» **TEXT**
_ _ _ _ _

Statistics et al.: Peer review of "Algorithmically deconstructing shot locations as a method for shot quality in hockey"

This is an open peer review I did for the manuscript "Algorithmically deconstructing shot locations as a method for shot quality in hockey" by Devan G. Becker, Douglas G. Woolford and Charmaine B. Dean as submitted to the Journal of Quantitative Assessment in Sport, back in 2020.

You can find the manuscript behind a $42 paywall put up by DeGruyter at https://www.degruyter.com/document/doi/10.1515/jqas-2020-0012/html

I don't usually do academic reviews because it's usually unpaid labour for a corporation with no benefit to me or my institution for doing it. I make rare exceptions for papers that I would want to read and write about regardless, and for the journal Meta-Psychology because I strongly support their mission. This paper was relevant to my work at Sportlogiq, and I’m a fan of the authors

Note that neither the authors nor the reviewers were compensated by the publisher, DeGruyter for their labour. Typically, authors will share preprint copies of their manuscript if you contact them, but I can’t speak on behalf of individual authors.

Also, note that the published paper incorporates many of the revisions listed. These comments are published here mostly to show the review process when there are multiple rounds of revisions: A main review, and a follow up.

_ _ _ _ _

(Recorded data)

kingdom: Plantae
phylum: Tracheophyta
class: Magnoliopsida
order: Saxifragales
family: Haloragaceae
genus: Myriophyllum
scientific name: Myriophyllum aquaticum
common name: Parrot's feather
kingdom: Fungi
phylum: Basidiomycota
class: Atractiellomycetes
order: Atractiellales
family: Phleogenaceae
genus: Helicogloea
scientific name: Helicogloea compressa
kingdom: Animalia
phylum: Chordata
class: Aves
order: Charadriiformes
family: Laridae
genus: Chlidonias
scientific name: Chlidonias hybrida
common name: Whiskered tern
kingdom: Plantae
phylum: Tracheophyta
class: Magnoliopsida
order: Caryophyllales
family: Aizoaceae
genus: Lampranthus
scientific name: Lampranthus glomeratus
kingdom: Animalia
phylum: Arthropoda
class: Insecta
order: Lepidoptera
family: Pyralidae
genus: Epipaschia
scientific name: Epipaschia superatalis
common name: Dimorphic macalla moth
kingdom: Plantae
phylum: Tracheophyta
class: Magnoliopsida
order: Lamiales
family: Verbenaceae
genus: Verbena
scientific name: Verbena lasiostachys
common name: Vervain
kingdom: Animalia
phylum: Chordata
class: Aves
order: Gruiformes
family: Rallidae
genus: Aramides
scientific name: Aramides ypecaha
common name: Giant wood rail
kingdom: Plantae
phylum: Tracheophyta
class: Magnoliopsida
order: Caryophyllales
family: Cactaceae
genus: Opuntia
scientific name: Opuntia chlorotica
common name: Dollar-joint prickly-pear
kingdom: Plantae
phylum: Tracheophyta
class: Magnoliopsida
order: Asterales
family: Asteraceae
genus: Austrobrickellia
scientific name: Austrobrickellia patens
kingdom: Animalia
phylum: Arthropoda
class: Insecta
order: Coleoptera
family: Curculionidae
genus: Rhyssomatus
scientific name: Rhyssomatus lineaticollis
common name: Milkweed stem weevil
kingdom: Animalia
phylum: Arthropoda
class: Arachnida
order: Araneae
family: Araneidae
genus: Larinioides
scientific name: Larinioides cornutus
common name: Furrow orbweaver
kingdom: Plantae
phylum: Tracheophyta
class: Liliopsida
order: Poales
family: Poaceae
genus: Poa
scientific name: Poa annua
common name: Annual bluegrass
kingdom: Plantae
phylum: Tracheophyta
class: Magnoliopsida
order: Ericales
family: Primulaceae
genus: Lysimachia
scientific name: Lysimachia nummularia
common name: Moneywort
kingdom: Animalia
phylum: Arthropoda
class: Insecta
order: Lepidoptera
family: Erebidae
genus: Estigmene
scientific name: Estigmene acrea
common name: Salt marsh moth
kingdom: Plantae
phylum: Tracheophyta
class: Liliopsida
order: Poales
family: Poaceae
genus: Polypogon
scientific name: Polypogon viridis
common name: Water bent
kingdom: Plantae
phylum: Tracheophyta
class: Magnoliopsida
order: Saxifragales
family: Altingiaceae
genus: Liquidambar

_ _ _ _ _

» **SET PROBLEM**
Pick up the post on the peer review of the hockey shot-quality manuscript right after its last sentence and carry it forward.

» **WRITTEN REPLY**
Conflicts of interest statement

Possible conflict 1: I work for a company (Sportlogiq) that has its own proprietary method for assessing hockey shot quality, and I use that method in my own work. However, I have no personal or professional incentive to either promote or suppress this work.

Possible conflict 2: Charmaine B. Dean was the founding chair of the statistics department at Simon Fraser University, the department in which did my PhD. However, she left for U of Western Ontario around the same time I started there, so I still consider this to be an arms-length relationship. Because of my new appointment at U of Waterloo, this is no longer an arms-length relationship, but it was at the time of the review.

My general approach to reviews is to ask "what work does this need to be ready for publication?", not to ask "is this worthy enough to be in publication". As such, I rarely give a major mod / reject recommendation to papers. If you have publication limitations, or a target rejection rate, please take that into account. The paper is fine, it ticks all the boxes a paper should. It's not important enough to rushed to the front of the queue though.

General assessment

"Algorithmically Deconstructing Shot Locations as a Method for Shot Quality in Hockey" is clear, well-written, and approachable despite using traditionally very hard-to-explain methods like INLA. The tone, scope, and style make this paper a good fit for JQAS, using the most recent editor's choice papers as a comparison. The research itself is a meaningful addition to the assessment of shot quality, specifically the characterization of shots into a small set of profiles, and accounting for the handedness of the shoot.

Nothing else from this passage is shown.